Portugal não vai conseguir acordo melhor para fundos europeus, avisa Carlos Moedas

Confagri 04 Jan 2019

Comissário europeu avisa que o Governo português não conseguirá um acordo melhor para os fundos comunitários do que o proposto por Bruxelas. Em causa está um corte de sete por cento na Coesão.

O Governo português está a procurar melhorar a proposta feita pela Comissão Europeia relativa ao orçamento plurianual de 2021-2027, que implica um corte de sete por cento nos fundos comunitários para a Política de Coesão a receber por Portugal e de 15 por cento para financiar o Desenvolvimento Rural. Contudo, é pouco provável que o país consiga melhor do que isto. Quem deixa o aviso é Carlos Moedas, comissário europeu para a Investigação, Ciência e Inovação, em entrevista ao ECO24, que será transmitida este sábado, na TVI24.

A proposta apresentada pela Comissão Europeia (CE) prevê que Portugal receba 21,2 mil milhões de euros, ao abrigo da Política de Coesão, no período de 2021 a 2027, valor que representa um corte de sete por cento face ao quadro financeiro atualmente em vigor.

Os eurodeputados do PCP e do Bloco de Esquerda defenderam já que Portugal não deve aceitar esta proposta e o próprio Governo procura melhorar os valores propostos. A justificar esta redução dos fundos comunitários está a saída do Reino Unido da União Europeia (UE), o que vai retirar 10 por cento ao orçamento comunitário, e a indisponibilidade dos restantes Estados-membros para contribuírem mais para o Orçamento ou dar luz verde à criação de impostos europeus cuja receita revertesse a favor do Orçamento.

Sobre a mesa está ainda, ao nível da Política Agrícola Comum (PAC), um corte de 15 por cento ao nível do segundo pilar, ou seja, o desenvolvimento rural. Contudo, ao nível das ajudas diretas, que dizem respeito ao primeiro pilar, os agricultores portugueses não deverão sofrer qualquer corte. Mais gravoso para as contas públicas é a proposta de redução das taxas de comparticipação que deverão descer dos máximos de 85 por cento para regressar aos valores pré-crise. Isto significa que, para cada investimento público cofinanciado por verbas europeias, o Orçamento do Estado terá de fazer um esforço maior.

Mas, questionado sobre se é possível um melhor acordo do que aquele que foi proposto a Portugal pela CE, a resposta de Carlos Moedas é clara: «Acho que não. A proposta que veio da Comissão em relação a Portugal tem um corte, mas o corte médio nos fundos estruturais era de 10 por cento e o de Portugal fica abaixo disso», aponta.

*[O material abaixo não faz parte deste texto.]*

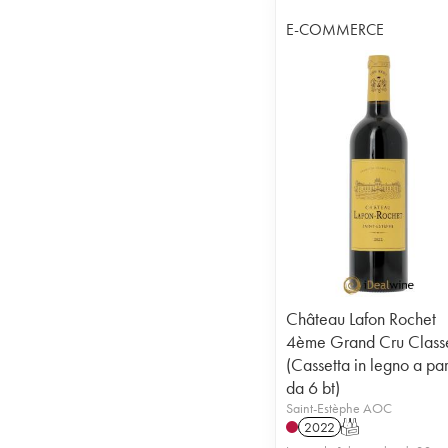
E-COMMERCE
Château Lafon Rochet
4ème Grand Cru Class
(Cassetta in legno a par
da 6 bt)
Saint-Estèphe AOC
2022
T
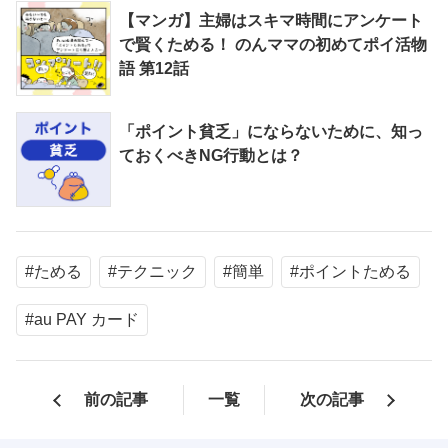
【マンガ】主婦はスキマ時間にアンケート
で賢くためる！ のんママの初めてポイ活物
語 第12話
「ポイント貧乏」にならないために、知っ
ておくべきNG行動とは？
#ためる
#テクニック
#簡単
#ポイントためる
#au PAY カード
前の記事
一覧
次の記事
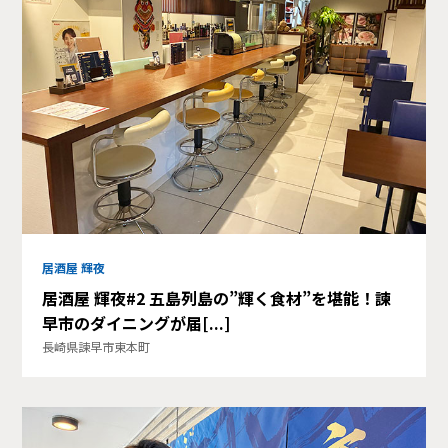
居酒屋 輝夜
居酒屋 輝夜#2 五島列島の”輝く食材”を堪能！諫
早市のダイニングが届[...]
長崎県諫早市東本町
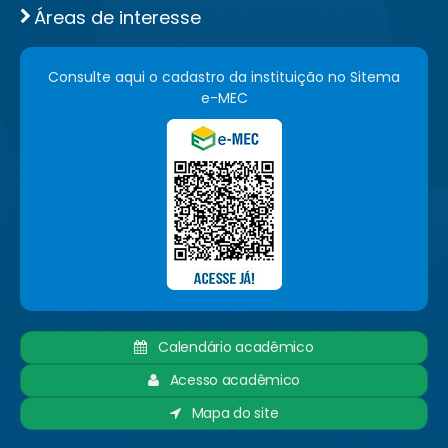
Áreas de interesse
Consulte aqui o cadastro da instituição no Sitema
e-MEC
Calendário acadêmico
Acesso acadêmico
Mapa do site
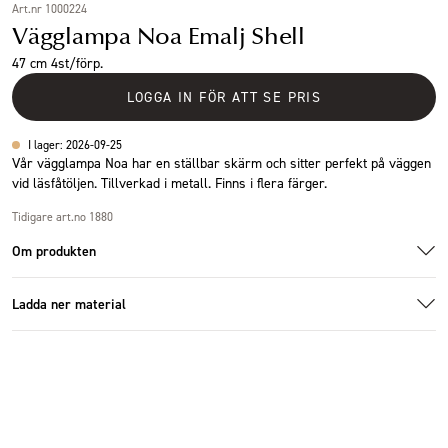
Art.nr 1000224
Vägglampa Noa Emalj Shell
47 cm 4st/förp.
LOGGA IN FÖR ATT SE PRIS
I lager: 2026-09-25
Vår vägglampa Noa har en ställbar skärm och sitter perfekt på väggen
vid läsfåtöljen. Tillverkad i metall. Finns i flera färger.
Tidigare art.no 1880
Om produkten
Ladda ner material
Additional images
Additional images
Ladda ner bildmaterial
Specifikationer
Storlek
20x36x47 cm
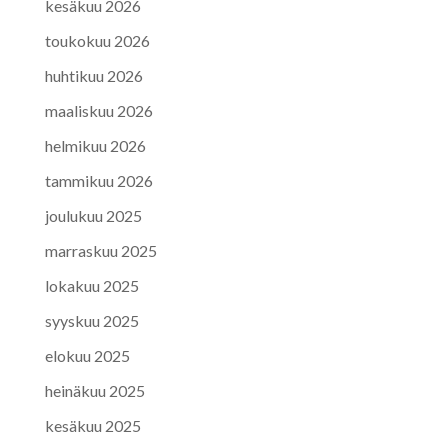
kesäkuu 2026
toukokuu 2026
huhtikuu 2026
maaliskuu 2026
helmikuu 2026
tammikuu 2026
joulukuu 2025
marraskuu 2025
lokakuu 2025
syyskuu 2025
elokuu 2025
heinäkuu 2025
kesäkuu 2025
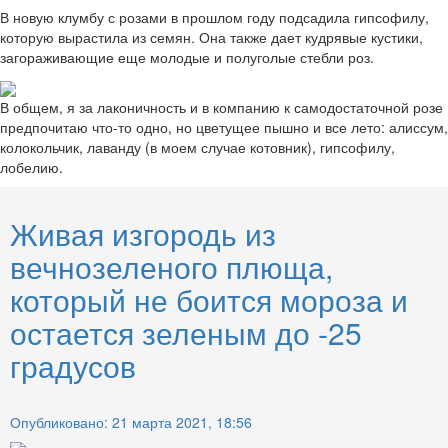
В новую клумбу с розами в прошлом году подсадила гипсофилу,
которую вырастила из семян. Она также дает кудрявые кустики,
загораживающие еще молодые и полуголые стебли роз.
В общем, я за лаконичность и в компанию к самодостаточной розе
предпочитаю что-то одно, но цветущее пышно и все лето: алиссум,
колокольчик, лаванду (в моем случае котовник), гипсофилу,
лобелию.
Живая изгородь из
вечнозеленого плюща,
который не боится мороза и
остается зеленым до -25
градусов
Опубликовано: 21 марта 2021, 18:56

Seja como for, acredita o comissário europeu, Portugal deve avançar com uma estratégia de médio prazo que lhe permita não precisar de mais fundos europeus. «Portugal deve posicionar-se como um país que veio de ser bom na utilização dos fundos estruturais para um país que, a médio prazo, vai deixar de ter fundos estruturais, porque será um país mais rico», salienta.

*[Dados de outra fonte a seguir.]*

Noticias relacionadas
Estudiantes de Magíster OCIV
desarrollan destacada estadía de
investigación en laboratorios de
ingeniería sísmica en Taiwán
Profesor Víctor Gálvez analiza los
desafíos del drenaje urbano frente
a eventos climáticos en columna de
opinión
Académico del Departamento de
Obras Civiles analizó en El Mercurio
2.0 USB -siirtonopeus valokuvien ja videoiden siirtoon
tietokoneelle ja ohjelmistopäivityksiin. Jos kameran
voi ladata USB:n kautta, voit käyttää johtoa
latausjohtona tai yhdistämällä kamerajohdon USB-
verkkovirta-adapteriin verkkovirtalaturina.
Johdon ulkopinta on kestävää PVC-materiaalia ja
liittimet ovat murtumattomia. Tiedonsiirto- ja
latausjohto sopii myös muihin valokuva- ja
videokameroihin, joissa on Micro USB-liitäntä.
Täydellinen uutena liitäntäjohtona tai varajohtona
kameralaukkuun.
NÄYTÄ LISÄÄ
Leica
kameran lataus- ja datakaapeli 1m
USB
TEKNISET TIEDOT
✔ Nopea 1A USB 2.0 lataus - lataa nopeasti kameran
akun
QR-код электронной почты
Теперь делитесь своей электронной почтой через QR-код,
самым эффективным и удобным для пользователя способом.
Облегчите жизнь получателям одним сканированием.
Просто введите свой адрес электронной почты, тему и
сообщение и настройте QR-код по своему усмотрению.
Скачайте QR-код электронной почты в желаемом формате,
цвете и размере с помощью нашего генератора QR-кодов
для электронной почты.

Ao mesmo tempo, defende que o Governo português não deve traçar «linhas vermelhas» na negociação com Bruxelas relativamente ao orçamento a receber. «Na Europa, há os países que contribuem, e que não querem dar nem mais um euro, e há os que recebem, que não querem receber nem menos um euro. Portugal tem de se posicionar entre estes dois e tentar ajudar. Portugal é considerado um país que consegue esta neutralidade da negociação, que consegue consenso».

Na entrevista que será transmitida no sábado, Carlos Moedas fala também sobre a contestação social e o movimento dos “coletes amarelos” em França, o Brexit, a atual situação do PSD e, ainda, a possibilidade de voltar a ser comissário europeu.